Ciudad de México, 17 de junio de 2026.- El yoga se ha establecido como una de las prácticas más recomendadas por los profesionales del bienestar gracias a sus numerosos beneficios para la salud tanto física como mental y emocional. Esta antigua disciplina, originaria de la India, integra posturas corporales, técnicas de respiración y meditación que contribuyen a mejorar la calidad de vida de quienes la practican de manera habitual.
Según los especialistas en salud y ejercicio, realizar yoga al menos dos o tres veces a la semana puede provocar cambios favorables en el organismo.

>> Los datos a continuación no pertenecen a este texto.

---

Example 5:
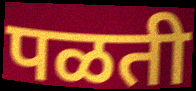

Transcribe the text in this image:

पळती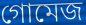
গোমেজ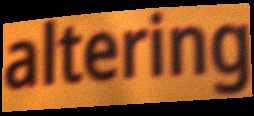
altering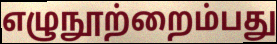
எழுநூற்றைம்பதுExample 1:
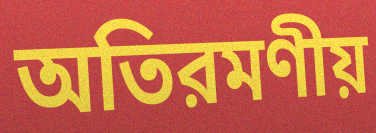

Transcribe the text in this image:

অতিরমণীয়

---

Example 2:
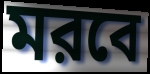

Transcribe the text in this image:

মরবে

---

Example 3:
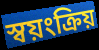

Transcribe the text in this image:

স্বয়ংক্রিয়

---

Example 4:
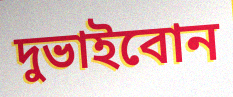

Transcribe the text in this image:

দুভাইবোন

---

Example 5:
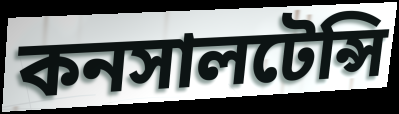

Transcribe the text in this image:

কনসালটেন্সি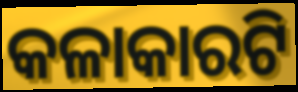
କଳାକାରଟି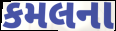
કમલના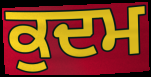
ਕੁਦਮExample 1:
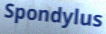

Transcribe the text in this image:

Spondylus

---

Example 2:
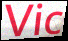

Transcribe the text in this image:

Vic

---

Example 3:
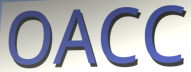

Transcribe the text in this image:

OACC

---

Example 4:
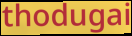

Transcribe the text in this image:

thodugai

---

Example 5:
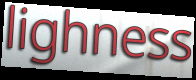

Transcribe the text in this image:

lighness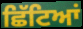
ਛਿੱਟਿਆਂ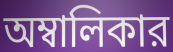
অম্বালিকার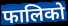
फालिकोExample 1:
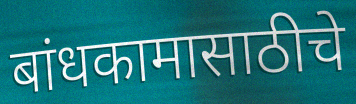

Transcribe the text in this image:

बांधकामासाठीचे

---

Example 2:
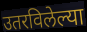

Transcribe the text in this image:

उतरविलेल्या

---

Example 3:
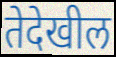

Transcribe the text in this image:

तेदेखील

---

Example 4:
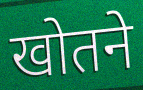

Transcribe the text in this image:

खोतने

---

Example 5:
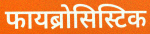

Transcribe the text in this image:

फायब्रोसिस्टिक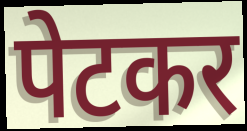
पेटकर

Entre sus principales ventajas se encuentran las siguientes:
1. Mejora la flexibilidad y la postura
Las diversas posturas o “asanas” son eficaces para fortalecer músculos y articulaciones, aumentando así la flexibilidad del cuerpo. Además, promueven una alineación corporal adecuada, lo que ayuda a reducir molestias en la espalda y el cuello, a menudo causadas por malas posturas.

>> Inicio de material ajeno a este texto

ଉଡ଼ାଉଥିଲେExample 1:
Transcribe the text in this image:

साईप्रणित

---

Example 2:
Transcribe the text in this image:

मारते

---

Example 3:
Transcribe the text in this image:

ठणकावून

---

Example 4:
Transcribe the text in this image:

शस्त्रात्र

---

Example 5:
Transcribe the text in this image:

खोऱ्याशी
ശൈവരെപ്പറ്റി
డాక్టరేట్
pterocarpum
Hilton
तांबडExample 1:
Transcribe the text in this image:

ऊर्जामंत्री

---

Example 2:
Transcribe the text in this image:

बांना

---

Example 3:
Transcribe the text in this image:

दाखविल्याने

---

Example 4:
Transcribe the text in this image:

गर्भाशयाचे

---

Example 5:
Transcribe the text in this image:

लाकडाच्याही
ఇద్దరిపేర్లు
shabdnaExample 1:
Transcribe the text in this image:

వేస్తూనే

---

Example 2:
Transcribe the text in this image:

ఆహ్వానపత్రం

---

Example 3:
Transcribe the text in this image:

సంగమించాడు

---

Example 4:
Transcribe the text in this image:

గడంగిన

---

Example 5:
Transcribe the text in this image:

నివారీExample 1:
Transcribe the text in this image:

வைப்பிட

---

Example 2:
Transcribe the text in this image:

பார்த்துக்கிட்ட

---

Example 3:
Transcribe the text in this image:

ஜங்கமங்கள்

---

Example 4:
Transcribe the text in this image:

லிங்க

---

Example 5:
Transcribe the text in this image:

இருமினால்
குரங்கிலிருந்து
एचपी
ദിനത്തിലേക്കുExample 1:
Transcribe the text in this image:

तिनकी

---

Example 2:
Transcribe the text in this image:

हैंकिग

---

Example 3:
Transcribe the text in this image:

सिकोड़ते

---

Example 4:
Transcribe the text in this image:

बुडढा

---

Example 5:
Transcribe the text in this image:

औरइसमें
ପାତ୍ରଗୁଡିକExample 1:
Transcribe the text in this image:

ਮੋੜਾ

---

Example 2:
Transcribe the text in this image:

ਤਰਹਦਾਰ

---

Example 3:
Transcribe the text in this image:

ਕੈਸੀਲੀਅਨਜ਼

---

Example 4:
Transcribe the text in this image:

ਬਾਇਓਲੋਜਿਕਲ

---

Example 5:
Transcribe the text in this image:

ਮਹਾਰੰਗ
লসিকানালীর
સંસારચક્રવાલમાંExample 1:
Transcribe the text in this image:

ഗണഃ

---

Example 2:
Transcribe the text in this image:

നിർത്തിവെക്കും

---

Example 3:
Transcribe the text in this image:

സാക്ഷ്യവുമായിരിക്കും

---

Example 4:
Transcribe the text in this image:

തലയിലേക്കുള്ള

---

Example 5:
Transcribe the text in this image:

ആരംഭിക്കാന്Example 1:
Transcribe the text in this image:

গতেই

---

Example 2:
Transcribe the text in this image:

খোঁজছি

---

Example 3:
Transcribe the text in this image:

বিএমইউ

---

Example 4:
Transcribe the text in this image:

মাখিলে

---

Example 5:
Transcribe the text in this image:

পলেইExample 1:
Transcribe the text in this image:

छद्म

2. Reduce el estrés y la ansiedad
La combinación de ejercicios de respiración y meditación es efectiva para disminuir los niveles de estrés. La práctica del yoga favorece la relajación y ayuda a manejar la ansiedad, generando una mayor sensación de calma y bienestar emocional.
3. Fortalece el sistema cardiovascular
Ciertas modalidades de yoga estimulan la circulación sanguínea y colaboran en la regulación de la presión arterial. Asimismo, ayudan a disminuir los factores de riesgo asociados con enfermedades del corazón.

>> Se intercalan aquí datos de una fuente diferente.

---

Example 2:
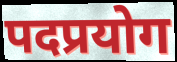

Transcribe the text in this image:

पदप्रयोग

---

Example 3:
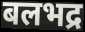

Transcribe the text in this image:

बलभद्र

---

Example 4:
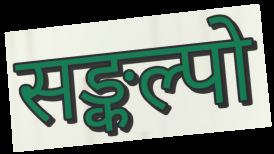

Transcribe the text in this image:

सङ्कल्पो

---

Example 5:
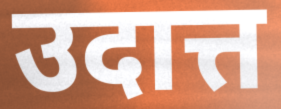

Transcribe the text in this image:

उदात्तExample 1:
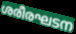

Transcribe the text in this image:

ശരീരഘടന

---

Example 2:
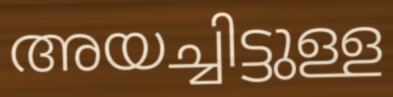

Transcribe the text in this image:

അയച്ചിട്ടുള്ള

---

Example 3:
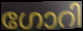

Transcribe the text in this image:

ഗോറി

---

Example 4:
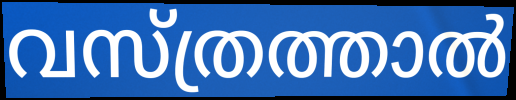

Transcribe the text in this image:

വസ്ത്രത്താൽ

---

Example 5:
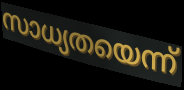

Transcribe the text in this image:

സാധ്യതയെന്ന്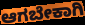
ಆಗಬೇಕಾಗಿ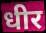
धीर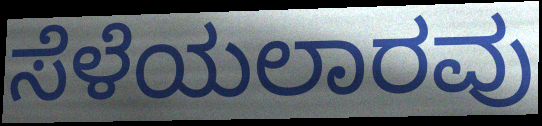
ಸೆಳೆಯಲಾರವು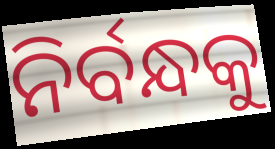
ନିର୍ବନ୍ଧକୁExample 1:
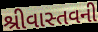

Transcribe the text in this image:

શ્રીવાસ્તવની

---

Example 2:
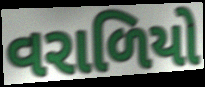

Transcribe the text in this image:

વરાળિયો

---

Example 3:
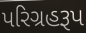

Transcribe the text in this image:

પરિગ્રહરૂપ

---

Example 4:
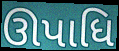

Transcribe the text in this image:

ઊપાધિ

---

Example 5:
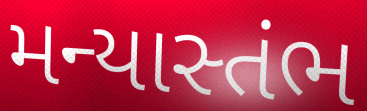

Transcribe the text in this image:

મન્યાસ્તંભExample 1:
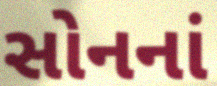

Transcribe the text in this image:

સોનનાં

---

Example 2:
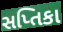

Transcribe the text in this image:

સપ્તિકા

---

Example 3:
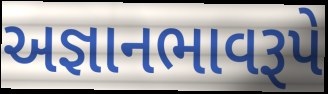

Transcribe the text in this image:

અજ્ઞાનભાવરૂપે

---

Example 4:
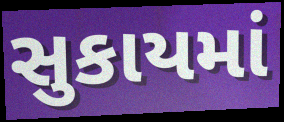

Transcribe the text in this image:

સુકાયમાં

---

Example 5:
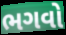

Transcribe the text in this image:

ભગવો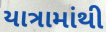
યાત્રામાંથી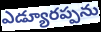
ఎడ్యూరప్పను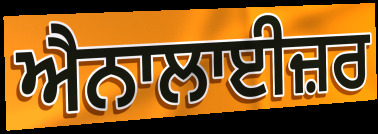
ਐਨਾਲਾਈਜ਼ਰ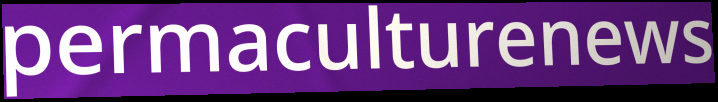
permaculturenews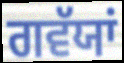
ਗਵੱਯਾਂ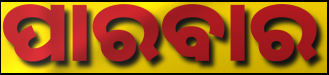
ପାରବାରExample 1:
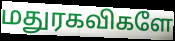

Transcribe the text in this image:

மதுரகவிகளே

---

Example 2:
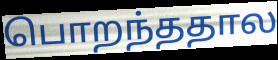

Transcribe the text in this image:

பொறந்ததால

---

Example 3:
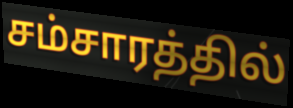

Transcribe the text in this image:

சம்சாரத்தில்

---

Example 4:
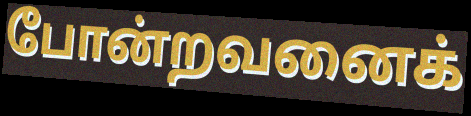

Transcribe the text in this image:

போன்றவனைக்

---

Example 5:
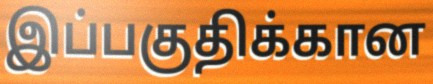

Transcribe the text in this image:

இப்பகுதிக்கான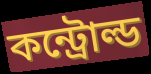
কন্ট্রোল্ডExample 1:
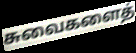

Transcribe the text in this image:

சுவைகளைத்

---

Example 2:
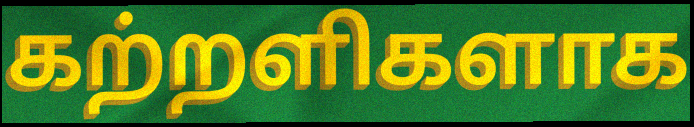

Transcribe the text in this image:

கற்றளிகளாக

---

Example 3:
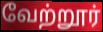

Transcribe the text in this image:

வேற்றூர்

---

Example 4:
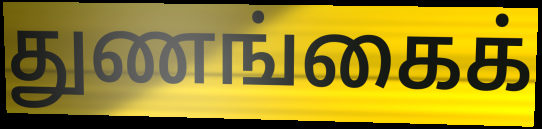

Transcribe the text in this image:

துணங்கைக்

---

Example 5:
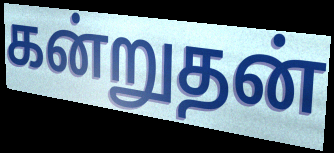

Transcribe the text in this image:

கன்றுதன்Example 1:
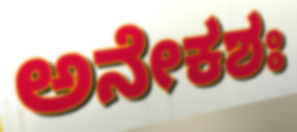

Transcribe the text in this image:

ಅನೇಕಶಃ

4. Mejora la calidad del sueño
Las personas que practican yoga de manera regular tienden a disfrutar de un descanso más profundo y reparador. Las técnicas de relajación son beneficiosas para facilitar la conciliación del sueño y combatir el insomnio.
5. Incrementa la concentración y el equilibrio mental
El yoga promueve la atención plena y la conexión entre cuerpo y mente. Esto puede resultar en una mejor capacidad de concentración, mayor claridad mental y una gestión emocional más efectiva en la vida diaria.
Los especialistas afirman que el yoga es una práctica accesible para personas de todas las edades, adaptándose a diferentes niveles de condición física. Además de sus beneficios para la salud, esta disciplina se ha vuelto una herramienta valiosa para fomentar hábitos de vida más saludables y equilibrados.